GOP’s Bailey to face Pritzker in race for Illinois governor
CHICAGO (AP) — Illinois Republicans on Tuesday chose conservative state Sen. Darren Bailey to take on Gov. J.B. Pritzker, a billionaire who easily won the Democratic nomination and who spent millions trying to get the rival he wants and increase his already sizable advantage in the state this fall.
Bailey, who defeated five other Republicans to win the nomination, is a farmer and staunch abortion opponent who received former President Donald Trump’s endorsement Saturday.
Pritzker immediately framed the race as a referendum on the former president, who Illinois voters twice rejected by double digits. Taking the stage at his victory party, Pritzker told the crowd, “I’m going to beat Donald Trump’s candidate for governor, Darren Bailey.”
“Let me be clear, someone who seeks out and accepts the endorsement of a racist, misogynistic, homophobic, xenophobic, twice-impeached former president does not deserve to come anywhere near this state’s highest office,” Pritzker said from a hotel in Chicago.
Bailey raised his statewide profile during the pandemic by opposing Pritzker’s COVID-19 measures. He sued Pritzker over a stay-at-home order the governor issued, and was escorted off the floor of the Legislature for refusing to wear a mask.
On Tuesday, Bailey criticized “elites” like Pritzker, the GOP establishment and others who say he cannot win in November. He pledged to outwork his opponent and stand up for regular, working people across Illinois.

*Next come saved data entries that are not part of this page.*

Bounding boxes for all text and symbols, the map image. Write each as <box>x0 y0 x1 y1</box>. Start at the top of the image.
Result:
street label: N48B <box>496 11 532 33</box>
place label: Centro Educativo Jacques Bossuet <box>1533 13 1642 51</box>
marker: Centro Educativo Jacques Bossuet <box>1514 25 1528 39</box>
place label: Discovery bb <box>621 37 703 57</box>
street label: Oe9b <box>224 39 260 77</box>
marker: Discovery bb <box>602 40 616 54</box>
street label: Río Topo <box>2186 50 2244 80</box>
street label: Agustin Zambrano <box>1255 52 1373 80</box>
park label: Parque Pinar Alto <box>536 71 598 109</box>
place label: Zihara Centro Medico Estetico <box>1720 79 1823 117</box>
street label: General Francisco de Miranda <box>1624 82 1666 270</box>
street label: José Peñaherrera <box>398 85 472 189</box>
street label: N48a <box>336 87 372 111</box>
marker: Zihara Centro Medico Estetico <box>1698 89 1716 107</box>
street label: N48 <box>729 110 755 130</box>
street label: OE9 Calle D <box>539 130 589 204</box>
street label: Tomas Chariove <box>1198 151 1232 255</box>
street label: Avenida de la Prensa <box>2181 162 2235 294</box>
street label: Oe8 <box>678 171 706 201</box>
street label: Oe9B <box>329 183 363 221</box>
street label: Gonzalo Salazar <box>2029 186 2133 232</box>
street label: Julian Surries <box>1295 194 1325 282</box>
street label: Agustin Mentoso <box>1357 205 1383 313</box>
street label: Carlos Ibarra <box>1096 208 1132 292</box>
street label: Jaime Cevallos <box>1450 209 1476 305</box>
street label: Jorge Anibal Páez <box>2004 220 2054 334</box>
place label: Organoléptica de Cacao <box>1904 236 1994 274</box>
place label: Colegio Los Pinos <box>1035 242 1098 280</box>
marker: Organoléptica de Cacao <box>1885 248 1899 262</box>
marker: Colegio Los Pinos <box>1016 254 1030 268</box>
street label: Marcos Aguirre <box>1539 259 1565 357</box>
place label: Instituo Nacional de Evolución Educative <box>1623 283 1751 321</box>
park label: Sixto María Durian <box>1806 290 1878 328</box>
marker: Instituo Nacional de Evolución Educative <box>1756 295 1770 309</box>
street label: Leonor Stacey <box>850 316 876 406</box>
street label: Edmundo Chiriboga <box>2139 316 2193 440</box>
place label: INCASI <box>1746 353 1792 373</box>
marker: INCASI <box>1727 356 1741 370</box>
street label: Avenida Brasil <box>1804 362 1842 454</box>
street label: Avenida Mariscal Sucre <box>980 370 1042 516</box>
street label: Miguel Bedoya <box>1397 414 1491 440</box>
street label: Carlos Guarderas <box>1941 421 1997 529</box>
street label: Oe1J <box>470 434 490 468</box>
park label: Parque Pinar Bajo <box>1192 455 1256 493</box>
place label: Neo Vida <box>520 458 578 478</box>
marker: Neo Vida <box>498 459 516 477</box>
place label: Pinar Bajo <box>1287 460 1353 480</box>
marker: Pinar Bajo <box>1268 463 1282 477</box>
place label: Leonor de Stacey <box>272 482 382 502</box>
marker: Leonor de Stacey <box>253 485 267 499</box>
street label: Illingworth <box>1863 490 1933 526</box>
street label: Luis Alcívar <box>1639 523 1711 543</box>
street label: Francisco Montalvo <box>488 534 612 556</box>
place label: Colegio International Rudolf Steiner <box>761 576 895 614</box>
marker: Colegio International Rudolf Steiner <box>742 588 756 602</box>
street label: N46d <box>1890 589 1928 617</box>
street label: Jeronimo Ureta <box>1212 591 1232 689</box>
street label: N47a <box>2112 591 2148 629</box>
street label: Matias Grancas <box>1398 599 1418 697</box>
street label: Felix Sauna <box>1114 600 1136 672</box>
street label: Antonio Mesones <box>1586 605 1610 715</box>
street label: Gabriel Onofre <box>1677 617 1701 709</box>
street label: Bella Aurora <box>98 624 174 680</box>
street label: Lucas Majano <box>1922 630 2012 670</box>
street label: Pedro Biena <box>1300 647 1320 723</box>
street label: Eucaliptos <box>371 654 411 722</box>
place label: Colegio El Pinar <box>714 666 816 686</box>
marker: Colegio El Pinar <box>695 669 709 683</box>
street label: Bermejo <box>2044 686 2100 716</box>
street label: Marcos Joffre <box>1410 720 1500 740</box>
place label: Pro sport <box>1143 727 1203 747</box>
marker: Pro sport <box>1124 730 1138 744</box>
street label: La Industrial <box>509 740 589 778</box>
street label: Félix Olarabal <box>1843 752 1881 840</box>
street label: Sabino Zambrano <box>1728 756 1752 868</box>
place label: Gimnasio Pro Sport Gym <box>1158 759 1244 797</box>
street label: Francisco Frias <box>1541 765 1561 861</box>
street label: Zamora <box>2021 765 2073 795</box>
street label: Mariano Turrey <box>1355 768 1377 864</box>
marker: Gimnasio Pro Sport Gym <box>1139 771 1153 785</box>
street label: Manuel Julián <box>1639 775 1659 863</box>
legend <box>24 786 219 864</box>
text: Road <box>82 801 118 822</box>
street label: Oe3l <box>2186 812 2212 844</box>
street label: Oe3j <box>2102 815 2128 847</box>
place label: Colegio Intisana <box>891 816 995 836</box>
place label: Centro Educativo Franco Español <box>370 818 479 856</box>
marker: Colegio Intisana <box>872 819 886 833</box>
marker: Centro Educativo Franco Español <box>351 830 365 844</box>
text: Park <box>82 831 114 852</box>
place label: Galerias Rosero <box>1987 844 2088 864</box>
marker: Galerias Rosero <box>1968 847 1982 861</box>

“We were outspent by tens of millions of dollars in the primary and look what happened tonight. This is how it’s done,” Bailey said.
He later added, “Here’s a tip and some advice for J.B. Pritzker: Start packing, friend, because on Nov. 8, you’re fired.”
Pritzker, an heir to the Hyatt hotel fortune who is seeking his second term, and the Democratic Governors Association spent heavily on advertising to help Bailey win the GOP primary, including with ads noting he is “100% pro-life.” While those messages have raised Bailey’s standing with Republican voters, they are likely to hurt him in a general election in a place where Democrats control all statewide offices and Trump lost handily.
Republican Richard Irvin, a former prosecutor who was the first Black mayor of Illinois’ second-largest city, was seen as a top candidate when he joined the race, with financial backing from billionaire Ken Griffin. Irvin argued that he was the only GOP candidate who could beat Pritzker in November because he could win votes from Republicans, independents and some Democrats. But despite Griffin sinking $50 million into Irvin’s campaign, he was damaged by repeated attacks from his rivals, including Pritzker.
Unlike the other GOP candidates, Irvin avoided talking about whether he voted for Trump. The mayor of Aurora instead focused on issues such as crime in Chicago and legislation signed by Pritzker that he said made policing harder. He said he opposes abortion except in cases of rape or incest or to protect the life of the mother.
In a concession speech Tuesday, Irvin criticized Pritzker’s “meddling” in the primary and wished Bailey well in the general election.
“Listen, I hope this governor is wrong in his assessment that he can easily defeat the opponent he paid tens of millions of dollars to face. But if this governor is correct and if he does easily prevail, we as citizens must rise up,” Irvin said.
Tim Zink, a 70-year-old retiree, wore a National Rifle Association T-shirt as he cast his ballot in the northern Illinois town of McHenry for Bailey.
“I just like the way he stands on just about everything,” Zink said. He added that he didn’t trust Irvin, whom he called “two-faced” and “friends with Pritzker.”
Joe Berstein, from the northern Chicago suburb of Highland Park, voted for Pritzker: “So far I think he’s doing a good job.”
The other Republican candidates are business owner Gary Rabine, venture capitalist Jesse Sullivan, former state Sen. Paul Schimpf and attorney Max Solomon.
Pritzker defeated a much lesser-known rival, Beverly Miles, for the nomination.
Associated Press/Report for America reporter Claire Savage contributed to this report.